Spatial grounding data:
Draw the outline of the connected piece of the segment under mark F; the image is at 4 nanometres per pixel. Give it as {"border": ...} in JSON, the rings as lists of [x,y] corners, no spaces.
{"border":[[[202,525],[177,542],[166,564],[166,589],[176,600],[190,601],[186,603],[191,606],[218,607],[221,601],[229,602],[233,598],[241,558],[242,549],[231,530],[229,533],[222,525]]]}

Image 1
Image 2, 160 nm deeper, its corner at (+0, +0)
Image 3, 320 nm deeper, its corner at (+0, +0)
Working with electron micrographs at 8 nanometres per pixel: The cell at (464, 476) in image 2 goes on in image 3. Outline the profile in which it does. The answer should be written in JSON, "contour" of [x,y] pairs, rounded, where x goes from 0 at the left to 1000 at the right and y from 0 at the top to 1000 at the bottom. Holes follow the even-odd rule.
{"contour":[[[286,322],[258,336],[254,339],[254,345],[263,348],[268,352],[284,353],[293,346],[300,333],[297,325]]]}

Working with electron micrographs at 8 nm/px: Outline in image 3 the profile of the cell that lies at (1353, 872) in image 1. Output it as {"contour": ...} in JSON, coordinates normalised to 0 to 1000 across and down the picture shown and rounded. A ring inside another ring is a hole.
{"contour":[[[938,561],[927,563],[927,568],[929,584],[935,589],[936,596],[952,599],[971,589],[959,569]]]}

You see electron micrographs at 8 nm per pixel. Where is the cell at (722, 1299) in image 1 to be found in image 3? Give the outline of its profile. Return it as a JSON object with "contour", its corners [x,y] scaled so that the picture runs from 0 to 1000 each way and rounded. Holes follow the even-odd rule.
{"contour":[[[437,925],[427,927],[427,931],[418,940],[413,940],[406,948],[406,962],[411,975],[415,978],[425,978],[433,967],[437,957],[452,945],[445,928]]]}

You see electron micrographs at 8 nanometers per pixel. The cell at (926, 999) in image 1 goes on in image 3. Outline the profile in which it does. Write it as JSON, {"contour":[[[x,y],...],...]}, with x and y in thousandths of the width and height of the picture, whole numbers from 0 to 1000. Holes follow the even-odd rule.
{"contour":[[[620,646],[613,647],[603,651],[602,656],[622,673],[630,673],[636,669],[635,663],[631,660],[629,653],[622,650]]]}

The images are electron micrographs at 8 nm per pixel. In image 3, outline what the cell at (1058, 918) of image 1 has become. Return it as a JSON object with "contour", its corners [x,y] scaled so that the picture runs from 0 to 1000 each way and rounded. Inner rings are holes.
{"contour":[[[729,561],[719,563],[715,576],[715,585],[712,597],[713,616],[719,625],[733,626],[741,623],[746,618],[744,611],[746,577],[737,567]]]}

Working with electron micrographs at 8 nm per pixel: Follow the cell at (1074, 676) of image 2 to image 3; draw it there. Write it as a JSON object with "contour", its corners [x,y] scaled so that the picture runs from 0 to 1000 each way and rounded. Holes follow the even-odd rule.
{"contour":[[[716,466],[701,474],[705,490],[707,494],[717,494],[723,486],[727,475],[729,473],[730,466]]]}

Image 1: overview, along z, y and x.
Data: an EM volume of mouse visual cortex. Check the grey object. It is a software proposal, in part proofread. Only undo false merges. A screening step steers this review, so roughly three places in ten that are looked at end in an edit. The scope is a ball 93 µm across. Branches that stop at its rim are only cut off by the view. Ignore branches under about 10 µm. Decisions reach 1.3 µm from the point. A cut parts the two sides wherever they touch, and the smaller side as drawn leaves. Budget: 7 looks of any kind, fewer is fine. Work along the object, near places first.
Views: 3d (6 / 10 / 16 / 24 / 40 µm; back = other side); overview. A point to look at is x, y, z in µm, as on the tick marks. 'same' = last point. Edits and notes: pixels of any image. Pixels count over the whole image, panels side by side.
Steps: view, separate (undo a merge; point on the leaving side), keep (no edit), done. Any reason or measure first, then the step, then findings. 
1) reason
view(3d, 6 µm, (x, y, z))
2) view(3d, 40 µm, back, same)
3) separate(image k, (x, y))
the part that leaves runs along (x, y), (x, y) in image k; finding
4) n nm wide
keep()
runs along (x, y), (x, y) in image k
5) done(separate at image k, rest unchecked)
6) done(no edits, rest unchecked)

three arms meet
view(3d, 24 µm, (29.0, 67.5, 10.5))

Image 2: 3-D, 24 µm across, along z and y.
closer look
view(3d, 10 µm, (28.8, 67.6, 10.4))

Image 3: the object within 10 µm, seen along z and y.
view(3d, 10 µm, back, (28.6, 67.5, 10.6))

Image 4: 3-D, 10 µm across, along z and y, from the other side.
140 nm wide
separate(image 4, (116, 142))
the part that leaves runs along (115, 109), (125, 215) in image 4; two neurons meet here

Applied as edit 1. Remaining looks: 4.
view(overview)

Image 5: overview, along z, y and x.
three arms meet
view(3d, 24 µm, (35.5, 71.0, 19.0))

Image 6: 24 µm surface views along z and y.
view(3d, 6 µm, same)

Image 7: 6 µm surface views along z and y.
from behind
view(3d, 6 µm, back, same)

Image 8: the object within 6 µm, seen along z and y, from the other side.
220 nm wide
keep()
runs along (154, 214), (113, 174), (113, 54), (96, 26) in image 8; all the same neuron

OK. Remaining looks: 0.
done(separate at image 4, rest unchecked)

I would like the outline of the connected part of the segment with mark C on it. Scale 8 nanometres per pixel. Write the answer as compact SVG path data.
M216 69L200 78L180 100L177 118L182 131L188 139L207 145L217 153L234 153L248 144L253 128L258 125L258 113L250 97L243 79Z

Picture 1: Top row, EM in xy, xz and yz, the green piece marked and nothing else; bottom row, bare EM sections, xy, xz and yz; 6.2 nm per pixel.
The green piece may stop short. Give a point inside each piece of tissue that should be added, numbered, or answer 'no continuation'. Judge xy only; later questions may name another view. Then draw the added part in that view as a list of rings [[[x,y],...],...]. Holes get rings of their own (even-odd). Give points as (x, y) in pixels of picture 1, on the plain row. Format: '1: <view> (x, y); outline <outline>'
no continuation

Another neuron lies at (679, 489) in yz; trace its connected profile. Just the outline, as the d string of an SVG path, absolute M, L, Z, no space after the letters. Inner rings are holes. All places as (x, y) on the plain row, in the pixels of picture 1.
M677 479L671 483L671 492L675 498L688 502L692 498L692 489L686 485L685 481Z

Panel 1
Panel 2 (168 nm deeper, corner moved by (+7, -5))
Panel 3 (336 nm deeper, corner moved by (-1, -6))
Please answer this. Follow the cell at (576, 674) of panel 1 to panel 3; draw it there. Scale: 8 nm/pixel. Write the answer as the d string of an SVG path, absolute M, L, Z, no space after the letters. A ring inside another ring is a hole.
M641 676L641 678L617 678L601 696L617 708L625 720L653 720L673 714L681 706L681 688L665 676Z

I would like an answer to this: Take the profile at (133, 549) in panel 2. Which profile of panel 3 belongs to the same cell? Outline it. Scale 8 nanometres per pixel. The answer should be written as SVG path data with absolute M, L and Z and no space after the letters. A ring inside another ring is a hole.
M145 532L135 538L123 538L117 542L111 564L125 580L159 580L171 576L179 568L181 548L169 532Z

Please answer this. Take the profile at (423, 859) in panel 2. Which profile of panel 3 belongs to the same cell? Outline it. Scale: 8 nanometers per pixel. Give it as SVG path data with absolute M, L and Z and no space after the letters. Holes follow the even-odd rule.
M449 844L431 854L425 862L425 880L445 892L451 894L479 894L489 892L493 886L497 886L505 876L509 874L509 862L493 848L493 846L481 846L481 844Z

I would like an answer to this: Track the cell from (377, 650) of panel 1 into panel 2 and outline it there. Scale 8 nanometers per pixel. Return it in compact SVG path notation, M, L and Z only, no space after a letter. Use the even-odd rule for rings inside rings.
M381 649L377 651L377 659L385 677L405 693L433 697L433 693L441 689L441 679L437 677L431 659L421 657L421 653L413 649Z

What is expected —
Set down, exactly as they appear, the lines above from the first one to the line that holds "Image 2, 160", both included, please, and no others.

Response below —
Draw the outline of the connected piece of the segment under mark F; the image is at 4 nanometres per pixel. Give it as {"border": ...} in JSON, the rings as lists of [x,y] corners, no spaces.
{"border":[[[202,525],[177,542],[166,564],[166,589],[176,600],[190,601],[186,603],[191,606],[218,607],[221,601],[229,602],[233,598],[241,558],[242,549],[231,530],[229,533],[222,525]]]}

Image 1
Image 2, 160 nm deeper, its corner at (+0, +0)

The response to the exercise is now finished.